Nobody in the family has broken any records. When looking for the largest, oldest, strongest, or tallest Champion Trees, you won’t see many oaks. However, some species has always been present in northern areas inhabited by humans, and their ubiquitous woodiness has enabled them to become cultural ly significant. Firewood, axe handles, and shelter frames were all made from oak throughout the Neolithic period. The earliest surviving European sidewalks were laid over flat oak planks, which were creatively provoking artifacts in a culture dominated by naturally curved forms.
The north European oaks, Q. robur and Q. petraea, can be broken cleanly, even with stone axes. Surfaced with oak boards and supported by a scaffolding of ash, lime, elm, alder, and oak poles, likely grown in working coppices, the Sweet Track crosses the English Somerset marshes. Mortises are punched into the planks to facilitate their attachment to the framework. Recent developments in tree-ring dating have pinpointed the exact year of the wood cutting to be between 3806 and 3807 BC, because to the wood’s exceptional preservation.
The main characteristics of northern oaks were their availability and durability. In applications where durability and resistance to weathering are paramount, they could be transformed into nearly any type of structure. Both Christian churches and Viking fleets relied on their timbers. The Chêne chapelle is a 1,000-year-old tree in the northern French commune of Allouville-Bellefosse. Two completely operational chapels, constructed in 1669 and continued to be used for Mass twice yearly, are housed within its hollow trunk.
Lightning struck the tree, leaving it hollow and beginning an improbable journey to the position of sacred architecture. There was a supposed religious significance to the ensuing hollow, according to the local church, who insisted that the lightning bolt had come from on high. As a representation of the ancien régime and the Church’s oppression during the French Revolution, it became a target of arson attempts. However, a resident in the area seemed to sense the oak’s malleable nature and rechristened it The Temple of Reason. The new democratic mindset spared it since it became a symbol, if only for a moment.

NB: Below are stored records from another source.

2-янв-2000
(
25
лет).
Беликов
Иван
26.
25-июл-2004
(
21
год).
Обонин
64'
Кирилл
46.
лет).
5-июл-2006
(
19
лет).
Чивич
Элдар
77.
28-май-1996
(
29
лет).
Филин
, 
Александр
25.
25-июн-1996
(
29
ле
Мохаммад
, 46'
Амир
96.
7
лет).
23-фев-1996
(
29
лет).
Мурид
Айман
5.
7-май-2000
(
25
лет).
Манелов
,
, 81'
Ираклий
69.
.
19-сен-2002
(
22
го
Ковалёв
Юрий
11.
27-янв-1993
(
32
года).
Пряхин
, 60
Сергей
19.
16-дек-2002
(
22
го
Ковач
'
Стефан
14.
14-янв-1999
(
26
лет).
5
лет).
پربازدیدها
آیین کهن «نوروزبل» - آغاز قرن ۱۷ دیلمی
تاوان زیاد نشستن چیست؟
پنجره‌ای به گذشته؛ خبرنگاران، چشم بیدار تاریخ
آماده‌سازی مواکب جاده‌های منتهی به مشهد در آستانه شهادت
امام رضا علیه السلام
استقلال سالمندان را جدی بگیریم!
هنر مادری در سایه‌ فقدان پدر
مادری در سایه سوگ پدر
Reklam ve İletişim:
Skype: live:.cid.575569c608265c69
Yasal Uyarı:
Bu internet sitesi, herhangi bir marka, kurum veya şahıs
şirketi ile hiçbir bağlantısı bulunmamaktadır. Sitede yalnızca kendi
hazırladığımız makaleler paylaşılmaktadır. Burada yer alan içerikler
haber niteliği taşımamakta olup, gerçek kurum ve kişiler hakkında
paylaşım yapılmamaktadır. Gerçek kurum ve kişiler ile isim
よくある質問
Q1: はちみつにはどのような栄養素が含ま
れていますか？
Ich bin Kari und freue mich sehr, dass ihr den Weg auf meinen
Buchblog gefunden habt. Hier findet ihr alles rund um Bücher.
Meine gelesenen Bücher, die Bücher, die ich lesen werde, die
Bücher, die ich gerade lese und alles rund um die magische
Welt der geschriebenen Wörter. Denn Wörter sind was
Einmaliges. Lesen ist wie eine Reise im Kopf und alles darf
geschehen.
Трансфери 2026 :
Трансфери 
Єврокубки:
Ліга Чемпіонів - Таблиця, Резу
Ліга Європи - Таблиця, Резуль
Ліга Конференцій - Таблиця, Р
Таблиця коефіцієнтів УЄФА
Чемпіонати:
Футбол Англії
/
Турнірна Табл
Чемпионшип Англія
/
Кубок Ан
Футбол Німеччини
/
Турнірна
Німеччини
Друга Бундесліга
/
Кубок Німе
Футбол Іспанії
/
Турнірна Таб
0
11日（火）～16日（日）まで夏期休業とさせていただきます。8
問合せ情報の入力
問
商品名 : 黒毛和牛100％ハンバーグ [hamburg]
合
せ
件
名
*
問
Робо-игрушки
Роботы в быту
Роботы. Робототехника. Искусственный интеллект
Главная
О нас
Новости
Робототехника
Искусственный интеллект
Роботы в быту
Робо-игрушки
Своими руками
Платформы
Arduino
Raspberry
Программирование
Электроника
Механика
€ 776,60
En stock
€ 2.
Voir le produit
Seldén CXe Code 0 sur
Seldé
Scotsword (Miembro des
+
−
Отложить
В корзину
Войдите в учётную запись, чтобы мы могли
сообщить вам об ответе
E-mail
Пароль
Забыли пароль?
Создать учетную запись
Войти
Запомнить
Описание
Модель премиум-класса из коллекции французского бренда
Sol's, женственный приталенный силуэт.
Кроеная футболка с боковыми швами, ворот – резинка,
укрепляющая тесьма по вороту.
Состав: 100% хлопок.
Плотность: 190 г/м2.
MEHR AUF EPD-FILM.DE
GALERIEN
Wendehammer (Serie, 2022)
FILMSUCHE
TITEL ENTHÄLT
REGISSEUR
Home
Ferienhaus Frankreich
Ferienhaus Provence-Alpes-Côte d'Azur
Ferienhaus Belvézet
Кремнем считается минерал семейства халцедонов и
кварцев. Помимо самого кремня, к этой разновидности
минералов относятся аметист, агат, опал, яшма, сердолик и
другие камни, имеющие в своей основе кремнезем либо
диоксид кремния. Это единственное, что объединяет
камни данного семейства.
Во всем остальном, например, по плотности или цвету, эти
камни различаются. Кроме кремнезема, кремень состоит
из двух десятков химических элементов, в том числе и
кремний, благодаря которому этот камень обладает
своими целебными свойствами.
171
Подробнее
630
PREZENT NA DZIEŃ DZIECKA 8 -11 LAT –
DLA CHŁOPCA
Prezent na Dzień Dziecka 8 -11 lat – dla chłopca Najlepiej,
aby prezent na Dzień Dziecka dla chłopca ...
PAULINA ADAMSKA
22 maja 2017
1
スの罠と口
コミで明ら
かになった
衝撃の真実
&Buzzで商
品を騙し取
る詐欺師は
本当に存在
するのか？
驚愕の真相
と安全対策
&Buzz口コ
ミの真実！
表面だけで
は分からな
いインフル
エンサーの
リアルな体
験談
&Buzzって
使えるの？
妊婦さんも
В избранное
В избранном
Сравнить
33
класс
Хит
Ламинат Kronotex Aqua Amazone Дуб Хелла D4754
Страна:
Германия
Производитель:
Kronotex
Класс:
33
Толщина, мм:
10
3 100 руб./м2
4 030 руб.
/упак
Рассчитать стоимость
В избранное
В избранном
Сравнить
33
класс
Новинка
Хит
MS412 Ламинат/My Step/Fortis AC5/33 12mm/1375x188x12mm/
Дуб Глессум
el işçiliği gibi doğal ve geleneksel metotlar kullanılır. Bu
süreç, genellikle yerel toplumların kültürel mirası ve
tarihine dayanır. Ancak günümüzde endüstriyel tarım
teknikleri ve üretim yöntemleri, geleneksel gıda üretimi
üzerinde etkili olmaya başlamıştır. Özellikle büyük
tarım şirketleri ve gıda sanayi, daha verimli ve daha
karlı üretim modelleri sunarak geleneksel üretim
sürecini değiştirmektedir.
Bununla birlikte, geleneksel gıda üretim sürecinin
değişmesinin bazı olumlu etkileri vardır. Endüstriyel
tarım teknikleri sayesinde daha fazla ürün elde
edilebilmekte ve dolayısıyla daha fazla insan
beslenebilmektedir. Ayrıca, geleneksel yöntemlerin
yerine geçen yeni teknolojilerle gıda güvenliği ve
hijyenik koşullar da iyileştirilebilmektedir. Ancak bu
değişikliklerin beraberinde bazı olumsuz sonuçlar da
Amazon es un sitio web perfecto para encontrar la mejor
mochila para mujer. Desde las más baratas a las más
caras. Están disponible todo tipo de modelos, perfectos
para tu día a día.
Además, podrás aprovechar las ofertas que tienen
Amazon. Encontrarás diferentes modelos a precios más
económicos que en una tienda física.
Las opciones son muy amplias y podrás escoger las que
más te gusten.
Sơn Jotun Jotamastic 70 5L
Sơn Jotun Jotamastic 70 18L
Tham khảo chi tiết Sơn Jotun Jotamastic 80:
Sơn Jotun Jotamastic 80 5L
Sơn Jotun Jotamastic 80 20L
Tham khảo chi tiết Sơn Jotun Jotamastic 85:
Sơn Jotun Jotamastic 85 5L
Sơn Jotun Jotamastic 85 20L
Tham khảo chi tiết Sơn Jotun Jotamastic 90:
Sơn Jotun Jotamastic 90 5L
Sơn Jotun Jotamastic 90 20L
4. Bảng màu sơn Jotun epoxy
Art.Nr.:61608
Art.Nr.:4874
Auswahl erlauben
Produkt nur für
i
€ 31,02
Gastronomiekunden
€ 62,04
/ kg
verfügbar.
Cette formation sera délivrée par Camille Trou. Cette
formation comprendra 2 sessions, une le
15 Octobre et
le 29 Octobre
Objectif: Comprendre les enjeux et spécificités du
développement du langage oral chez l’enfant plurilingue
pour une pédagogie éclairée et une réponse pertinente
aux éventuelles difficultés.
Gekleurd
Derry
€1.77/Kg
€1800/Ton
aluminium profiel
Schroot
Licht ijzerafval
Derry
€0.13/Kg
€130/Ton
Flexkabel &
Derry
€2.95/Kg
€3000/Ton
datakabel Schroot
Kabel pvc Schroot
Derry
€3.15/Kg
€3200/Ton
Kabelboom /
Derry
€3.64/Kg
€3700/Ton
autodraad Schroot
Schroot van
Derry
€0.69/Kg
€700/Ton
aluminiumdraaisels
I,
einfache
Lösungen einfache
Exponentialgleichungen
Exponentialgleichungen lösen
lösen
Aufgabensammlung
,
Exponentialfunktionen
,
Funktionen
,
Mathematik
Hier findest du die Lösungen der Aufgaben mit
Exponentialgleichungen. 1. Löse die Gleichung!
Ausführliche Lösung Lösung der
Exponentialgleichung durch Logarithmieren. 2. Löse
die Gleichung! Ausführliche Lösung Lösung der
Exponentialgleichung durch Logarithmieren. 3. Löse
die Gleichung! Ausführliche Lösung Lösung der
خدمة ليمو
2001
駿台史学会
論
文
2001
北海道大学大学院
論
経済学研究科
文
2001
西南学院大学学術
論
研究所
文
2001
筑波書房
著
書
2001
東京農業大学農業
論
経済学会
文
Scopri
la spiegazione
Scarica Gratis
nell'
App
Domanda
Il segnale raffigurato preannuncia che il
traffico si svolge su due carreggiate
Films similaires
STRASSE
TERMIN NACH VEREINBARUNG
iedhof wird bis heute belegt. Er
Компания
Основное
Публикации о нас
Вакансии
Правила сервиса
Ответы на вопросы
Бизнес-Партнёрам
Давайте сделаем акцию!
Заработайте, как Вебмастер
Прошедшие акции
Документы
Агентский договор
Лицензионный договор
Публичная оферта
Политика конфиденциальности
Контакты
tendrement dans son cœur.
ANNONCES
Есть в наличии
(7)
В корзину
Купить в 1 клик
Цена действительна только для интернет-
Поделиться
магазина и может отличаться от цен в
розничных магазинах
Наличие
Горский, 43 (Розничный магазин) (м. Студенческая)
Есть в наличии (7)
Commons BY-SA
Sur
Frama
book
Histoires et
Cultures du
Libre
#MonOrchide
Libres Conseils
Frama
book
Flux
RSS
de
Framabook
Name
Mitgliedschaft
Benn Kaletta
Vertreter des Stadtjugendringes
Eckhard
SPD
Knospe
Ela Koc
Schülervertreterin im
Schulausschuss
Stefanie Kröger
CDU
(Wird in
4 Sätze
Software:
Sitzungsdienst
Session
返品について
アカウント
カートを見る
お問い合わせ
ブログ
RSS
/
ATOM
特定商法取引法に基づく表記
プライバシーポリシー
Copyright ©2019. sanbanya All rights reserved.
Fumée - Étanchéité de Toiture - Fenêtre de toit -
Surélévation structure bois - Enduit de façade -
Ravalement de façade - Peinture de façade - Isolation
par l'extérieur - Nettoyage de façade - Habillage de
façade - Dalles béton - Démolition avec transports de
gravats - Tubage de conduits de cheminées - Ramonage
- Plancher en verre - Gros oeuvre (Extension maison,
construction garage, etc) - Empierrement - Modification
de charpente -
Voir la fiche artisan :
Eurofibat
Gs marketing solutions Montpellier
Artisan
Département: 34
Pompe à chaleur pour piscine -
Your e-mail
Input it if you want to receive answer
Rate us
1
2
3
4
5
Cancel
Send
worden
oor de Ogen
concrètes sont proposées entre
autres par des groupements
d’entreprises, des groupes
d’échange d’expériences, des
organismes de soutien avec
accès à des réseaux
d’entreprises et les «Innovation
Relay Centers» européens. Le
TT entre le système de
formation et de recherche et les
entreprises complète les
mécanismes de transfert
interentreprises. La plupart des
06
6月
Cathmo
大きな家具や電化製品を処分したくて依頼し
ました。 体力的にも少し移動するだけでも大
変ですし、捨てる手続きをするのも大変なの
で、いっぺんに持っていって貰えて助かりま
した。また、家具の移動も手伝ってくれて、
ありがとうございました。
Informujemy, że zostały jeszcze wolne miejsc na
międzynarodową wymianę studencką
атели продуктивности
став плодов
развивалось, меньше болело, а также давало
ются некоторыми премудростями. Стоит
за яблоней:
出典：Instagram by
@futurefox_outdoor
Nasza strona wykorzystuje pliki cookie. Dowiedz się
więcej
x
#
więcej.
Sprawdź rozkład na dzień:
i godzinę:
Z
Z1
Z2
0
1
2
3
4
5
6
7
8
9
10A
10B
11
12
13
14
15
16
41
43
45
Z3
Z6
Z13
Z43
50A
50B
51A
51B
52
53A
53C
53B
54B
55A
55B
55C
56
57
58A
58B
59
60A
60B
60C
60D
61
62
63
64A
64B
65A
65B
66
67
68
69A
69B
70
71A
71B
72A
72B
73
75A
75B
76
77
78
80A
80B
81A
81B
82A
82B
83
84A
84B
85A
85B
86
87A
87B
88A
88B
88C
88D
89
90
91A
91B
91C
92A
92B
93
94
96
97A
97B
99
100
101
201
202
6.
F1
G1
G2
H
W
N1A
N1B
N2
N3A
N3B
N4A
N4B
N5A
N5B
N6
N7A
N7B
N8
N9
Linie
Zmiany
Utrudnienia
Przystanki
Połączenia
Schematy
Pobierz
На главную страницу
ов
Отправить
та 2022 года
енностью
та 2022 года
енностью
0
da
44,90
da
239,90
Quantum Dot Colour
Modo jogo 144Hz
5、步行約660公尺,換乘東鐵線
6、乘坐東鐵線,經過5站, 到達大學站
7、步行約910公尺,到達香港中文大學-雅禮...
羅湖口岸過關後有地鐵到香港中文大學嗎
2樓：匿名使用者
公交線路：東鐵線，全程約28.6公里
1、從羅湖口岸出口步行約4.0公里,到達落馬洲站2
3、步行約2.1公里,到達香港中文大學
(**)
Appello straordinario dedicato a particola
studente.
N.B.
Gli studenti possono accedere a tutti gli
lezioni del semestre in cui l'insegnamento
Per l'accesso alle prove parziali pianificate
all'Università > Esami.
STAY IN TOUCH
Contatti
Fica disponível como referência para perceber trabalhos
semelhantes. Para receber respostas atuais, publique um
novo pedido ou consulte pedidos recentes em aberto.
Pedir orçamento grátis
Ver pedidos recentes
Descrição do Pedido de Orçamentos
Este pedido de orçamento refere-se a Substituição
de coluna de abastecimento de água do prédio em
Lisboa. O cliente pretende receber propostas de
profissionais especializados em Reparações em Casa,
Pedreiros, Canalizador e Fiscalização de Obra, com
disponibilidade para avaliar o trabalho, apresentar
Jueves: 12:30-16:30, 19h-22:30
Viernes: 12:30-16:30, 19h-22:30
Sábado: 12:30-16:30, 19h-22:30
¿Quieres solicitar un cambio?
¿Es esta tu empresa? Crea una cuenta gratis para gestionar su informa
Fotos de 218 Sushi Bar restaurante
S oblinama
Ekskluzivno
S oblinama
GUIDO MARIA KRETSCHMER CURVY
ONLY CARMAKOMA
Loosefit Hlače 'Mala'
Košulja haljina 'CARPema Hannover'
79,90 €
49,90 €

Another religious wonder and the most extraordinary wooden roof ever constructed is the one atop Westminster Hall, which spans 75 feet without a central support and includes 600 tons of wood. This wooden construction is paradoxical since it is essentially a supertree—a formal arrangement of trunk and branching that would not function properly unless it mimicked the structure of its motherlode—that the carpenters created by dismembering numerous trees and then reassembling them.